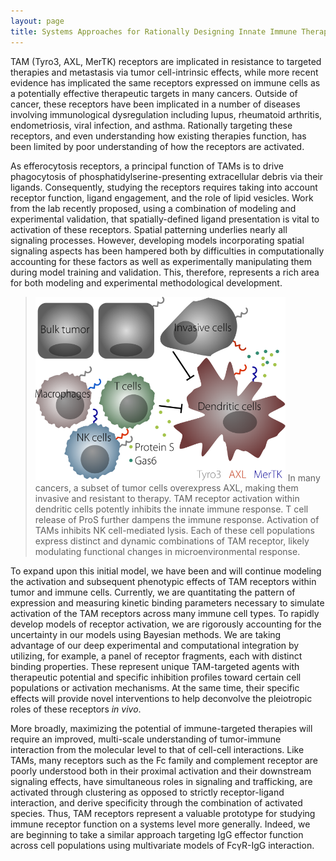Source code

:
 ```yaml
---
layout: page
title: Systems Approaches for Rationally Designing Innate Immune Therapies
---
```


TAM (Tyro3, AXL, MerTK) receptors are implicated in resistance to targeted therapies and metastasis via tumor cell-intrinsic effects, while more recent evidence has implicated the same receptors expressed on immune cells as a potentially effective therapeutic targets in many cancers. Outside of cancer, these receptors have been implicated in a number of diseases involving immunological dysregulation including lupus, rheumatoid arthritis, endometriosis, viral infection, and asthma. Rationally targeting these receptors, and even understanding how existing therapies function, has been limited by poor understanding of how the receptors are activated.

As efferocytosis receptors, a principal function of TAMs is to drive phagocytosis of phosphatidylserine-presenting extracellular debris via their ligands. Consequently, studying the receptors requires taking into account receptor function, ligand engagement, and the role of lipid vesicles. Work from the lab recently proposed, using a combination of modeling and experimental validation, that spatially-defined ligand presentation is vital to activation of these receptors. Spatial patterning underlies nearly all signaling processes. However, developing models incorporating spatial signaling aspects has been hampered both by difficulties in computationally accounting for these factors as well as experimentally manipulating them during model training and validation. This, therefore, represents a rich area for both modeling and experimental methodological development.

> <img src="/public/images/TAM.svg" width="400px" alt="TAM concept" />  
> In many cancers, a subset of tumor cells overexpress AXL, making them invasive and resistant to therapy. TAM receptor activation within dendritic cells potently inhibits the innate immune response. T cell release of ProS further dampens the immune response. Activation of TAMs inhibits NK cell-mediated lysis. Each of these cell populations express distinct and dynamic combinations of TAM receptor, likely modulating functional changes in microenvironmental response.

To expand upon this initial model, we have been and will continue modeling the activation and subsequent phenotypic effects of TAM receptors within tumor and immune cells. Currently, we are quantitating the pattern of expression and measuring kinetic binding parameters necessary to simulate activation of the TAM receptors across many immune cell types. To rapidly develop models of receptor activation, we are rigorously accounting for the uncertainty in our models using Bayesian methods. We are taking advantage of our deep experimental and computational integration by utilizing, for example, a panel of receptor fragments, each with distinct binding properties. These represent unique TAM-targeted agents with therapeutic potential and specific inhibition profiles toward certain cell populations or activation mechanisms. At the same time, their specific effects will provide novel interventions to help deconvolve the pleiotropic roles of these receptors *in vivo*.

More broadly, maximizing the potential of immune-targeted therapies will require an improved, multi-scale understanding of tumor-immune interaction from the molecular level to that of cell-cell interactions. Like TAMs, many receptors such as the Fc family and complement receptor are poorly understood both in their proximal activation and their downstream signaling effects, have simultaneous roles in signaling and trafficking, are activated through clustering as opposed to strictly receptor-ligand interaction, and derive specificity through the combination of activated species. Thus, TAM receptors represent a valuable prototype for studying immune receptor function on a systems level more generally. Indeed, we are beginning to take a similar approach targeting IgG effector function across cell populations using multivariate models of FcγR-IgG interaction.
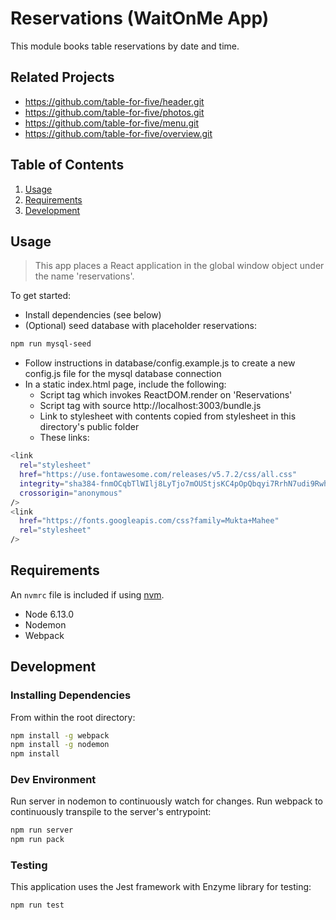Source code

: # Reservations (WaitOnMe App)

This module books table reservations by date and time.

## Related Projects

- https://github.com/table-for-five/header.git
- https://github.com/table-for-five/photos.git
- https://github.com/table-for-five/menu.git
- https://github.com/table-for-five/overview.git

## Table of Contents

1. [Usage](#Usage)
1. [Requirements](#requirements)
1. [Development](#development)

## Usage

> This app places a React application in the global window object under the name 'reservations'.

To get started:

- Install dependencies (see below)
- (Optional) seed database with placeholder reservations:

```sh
npm run mysql-seed
```

- Follow instructions in database/config.example.js to create a new config.js file for the mysql database connection
- In a static index.html page, include the following:
  - Script tag which invokes ReactDOM.render on 'Reservations'
  - Script tag with source http://localhost:3003/bundle.js
  - Link to stylesheet with contents copied from stylesheet in this directory's public folder
  - These links:

```sh
<link
  rel="stylesheet"
  href="https://use.fontawesome.com/releases/v5.7.2/css/all.css"
  integrity="sha384-fnmOCqbTlWIlj8LyTjo7mOUStjsKC4pOpQbqyi7RrhN7udi9RwhKkMHpvLbHG9Sr"
  crossorigin="anonymous"
/>
<link
  href="https://fonts.googleapis.com/css?family=Mukta+Mahee"
  rel="stylesheet"
/>
```

## Requirements

An `nvmrc` file is included if using [nvm](https://github.com/creationix/nvm).

- Node 6.13.0
- Nodemon
- Webpack

## Development

### Installing Dependencies

From within the root directory:

```sh
npm install -g webpack
npm install -g nodemon
npm install
```

### Dev Environment

Run server in nodemon to continuously watch for changes. Run webpack to continuously transpile to the server's entrypoint:

```sh
npm run server
npm run pack
```

### Testing

This application uses the Jest framework with Enzyme library for testing:

```sh
npm run test
```
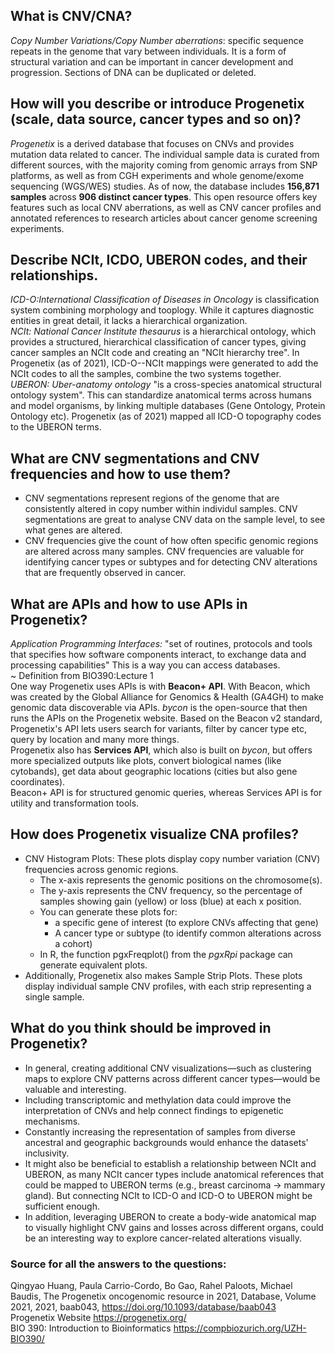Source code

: ## What is CNV/CNA? 
*Copy Number Variations/Copy Number aberrations*: specific sequence repeats in the genome that vary between individuals. It is a form of structural variation and can be important in cancer development and progression. Sections of DNA can be duplicated or deleted. 
## How will you describe or introduce Progenetix (scale, data source, cancer types and so on)?
*Progenetix* is a derived database that focuses on CNVs and provides mutation data related to cancer. The individual sample data is curated from different sources, with the majority coming from genomic arrays from SNP platforms, as well as from CGH experiments and whole genome/exome sequencing (WGS/WES) studies. As of now, the database includes **156,871 samples** across **906 distinct cancer types**. This open resource offers key features such as local CNV aberrations, as 
well as CNV cancer profiles and annotated references to research articles about cancer genome screening experiments.
## Describe NCIt, ICDO, UBERON codes, and their relationships.
*ICD-O:International Classification of Diseases in Oncology* is classification system combining morphology and tooplogy. While it captures diagnostic entities in great detail, it lacks a hierarchical organization.\
*NCIt: National Cancer Institute thesaurus* is a hierarchical ontology, which provides a structured, hierarchical classification of cancer types, giving cancer samples an NCIt code and creating an "NCIt hierarchy tree". In Progenetix (as of 2021), ICD-O--NCIt mappings were generated to add the NCIt codes to all the samples, combine the two systems together. \
*UBERON: Uber-anatomy ontology* "is a cross-species anatomical structural ontology system". This can standardize anatomical terms across humans and model organisms, by linking multiple databases (Gene Ontology, Protein Ontology etc). Progenetix (as of 2021) mapped all ICD-O topography codes to the UBERON terms.

## What are CNV segmentations and CNV frequencies and how to use them?
- CNV segmentations represent regions of the genome that are consistently altered in copy number within individul samples. CNV segmentations are great to analyse CNV data on the sample level, to see what genes are altered.
- CNV frequencies give the count of how often specific genomic regions are altered across many samples. CNV frequencies are valuable for identifying cancer types or subtypes and for detecting CNV alterations that are frequently observed in cancer.
## What are APIs and how to use APIs in Progenetix?
*Application Programming Interfaces:*
"set of routines, protocols and tools that specifies how software components interact, to exchange data and processing capabilities" This is a way you can access databases. \
~ Definition from BIO390:Lecture 1 \
One way Progenetix uses APIs is with **Beacon+ API**. With Beacon, which was created by the Global Alliance for Genomics & Health (GA4GH) to make genomic data discoverable via APIs. *bycon* is the open-source that then runs the APIs on the Progenetix website. Based on the Beacon v2 standard, Progenetix's API lets users search for variants, filter by cancer type etc, query by location and many more things. \
Progenetix also has **Services API**, which also is built on *bycon*, but offers more specialized outputs like plots, convert biological names (like cytobands), get data about geographic locations (cities but also gene coordinates).\
Beacon+ API is for structured genomic queries, whereas Services API is for utility and transformation tools.
## How does Progenetix visualize CNA profiles?
- CNV Histogram Plots: These plots display copy number variation (CNV) frequencies across genomic regions.
    - The x-axis represents the genomic positions on the chromosome(s).
    - The y-axis represents the CNV frequency, so the percentage of samples showing gain (yellow) or loss (blue) at each x position.
    - You can generate these plots for:
        - a specific gene of interest (to explore CNVs affecting that gene)
        -  A cancer type or subtype (to identify common alterations across a cohort)
    - In R, the function pgxFreqplot() from the *pgxRpi* package can generate equivalent plots.
- Additionally, Progenetix also makes Sample Strip Plots. These plots display individual sample CNV profiles, with each strip representing a single sample.
## What do you think should be improved in Progenetix?
- In general, creating additional CNV visualizations—such as clustering maps to explore CNV patterns across different cancer types—would be valuable and interesting.
- Including transcriptomic and methylation data could improve the interpretation of CNVs and help connect findings to epigenetic mechanisms.
- Constantly increasing the representation of samples from diverse ancestral and geographic backgrounds would enhance the datasets' inclusivity.
- It might also be beneficial to establish a relationship between NCIt and UBERON, as many NCIt cancer types include anatomical references that could be mapped to UBERON terms (e.g., breast carcinoma → mammary gland). But connecting NCIt to ICD-O and ICD-O to UBERON might be sufficient enough.
- In addition, leveraging UBERON to create a body-wide anatomical map to visually highlight CNV gains and losses across different organs, could be an interesting way to explore cancer-related alterations visually.
  
### Source for all the answers to the questions:
Qingyao Huang, Paula Carrio-Cordo, Bo Gao, Rahel Paloots, Michael Baudis, The Progenetix oncogenomic resource in 2021, Database, Volume 2021, 2021, baab043, <https://doi.org/10.1093/database/baab043> \
Progenetix Website <https://progenetix.org/> \
BIO 390: Introduction to Bioinformatics <https://compbiozurich.org/UZH-BIO390/>


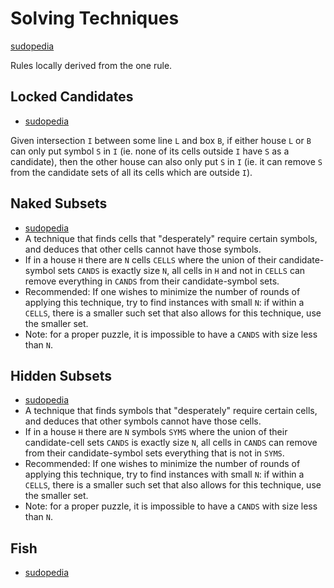 # Solving Techniques

[sudopedia](https://www.sudopedia.org/wiki/Solving_Technique)

Rules locally derived from the one rule.

## Locked Candidates

- [sudopedia](https://www.sudopedia.org/wiki/Locked_Candidates)

Given intersection `I` between some line `L` and box `B`, if either house `L` or `B` can only put symbol `S` in `I` (ie. none of its cells outside `I` have `S` as a candidate), then the other house can also only put `S` in `I` (ie. it can remove `S` from the candidate sets of all its cells which are outside `I`).

## Naked Subsets

- [sudopedia](https://www.sudopedia.org/wiki/Naked_Subset)
- A technique that finds cells that "desperately" require certain symbols, and deduces that other cells cannot have those symbols.
- If in a house `H` there are `N` cells `CELLS` where the union of their candidate-symbol sets `CANDS` is exactly size `N`, all cells in `H` and not in `CELLS` can remove everything in `CANDS` from their candidate-symbol sets.
- Recommended: If one wishes to minimize the number of rounds of applying this technique, try to find instances with small `N`: if within a `CELLS`, there is a smaller such set that also allows for this technique, use the smaller set.
- Note: for a proper puzzle, it is impossible to have a `CANDS` with size less than `N`.

## Hidden Subsets

- [sudopedia](https://www.sudopedia.org/wiki/Hidden_Subset)
- A technique that finds symbols that "desperately" require certain cells, and deduces that other symbols cannot have those cells.
- If in a house `H` there are `N` symbols `SYMS` where the union of their candidate-cell sets `CANDS` is exactly size `N`, all cells in `CANDS` can remove from their candidate-symbol sets everything that is not in `SYMS`.
- Recommended: If one wishes to minimize the number of rounds of applying this technique, try to find instances with small `N`: if within a `CELLS`, there is a smaller such set that also allows for this technique, use the smaller set.
- Note: for a proper puzzle, it is impossible to have a `CANDS` with size less than `N`.

## Fish

- [sudopedia](https://www.sudopedia.org/wiki/Fish)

What you will do. From the data above, retype only the lines starting with the line with "- Constantly increasing" and going on through the line with "- A technique that finds cells", exactly, leaving out the pictures.

Output below.
- Constantly increasing the representation of samples from diverse ancestral and geographic backgrounds would enhance the datasets' inclusivity.
- It might also be beneficial to establish a relationship between NCIt and UBERON, as many NCIt cancer types include anatomical references that could be mapped to UBERON terms (e.g., breast carcinoma → mammary gland). But connecting NCIt to ICD-O and ICD-O to UBERON might be sufficient enough.
- In addition, leveraging UBERON to create a body-wide anatomical map to visually highlight CNV gains and losses across different organs, could be an interesting way to explore cancer-related alterations visually.
  
### Source for all the answers to the questions:
Qingyao Huang, Paula Carrio-Cordo, Bo Gao, Rahel Paloots, Michael Baudis, The Progenetix oncogenomic resource in 2021, Database, Volume 2021, 2021, baab043, <https://doi.org/10.1093/database/baab043> \
Progenetix Website <https://progenetix.org/> \
BIO 390: Introduction to Bioinformatics <https://compbiozurich.org/UZH-BIO390/>


 # Solving Techniques

[sudopedia](https://www.sudopedia.org/wiki/Solving_Technique)

Rules locally derived from the one rule.

## Locked Candidates

- [sudopedia](https://www.sudopedia.org/wiki/Locked_Candidates)

Given intersection `I` between some line `L` and box `B`, if either house `L` or `B` can only put symbol `S` in `I` (ie. none of its cells outside `I` have `S` as a candidate), then the other house can also only put `S` in `I` (ie. it can remove `S` from the candidate sets of all its cells which are outside `I`).

## Naked Subsets

- [sudopedia](https://www.sudopedia.org/wiki/Naked_Subset)
- A technique that finds cells that "desperately" require certain symbols, and deduces that other cells cannot have those symbols.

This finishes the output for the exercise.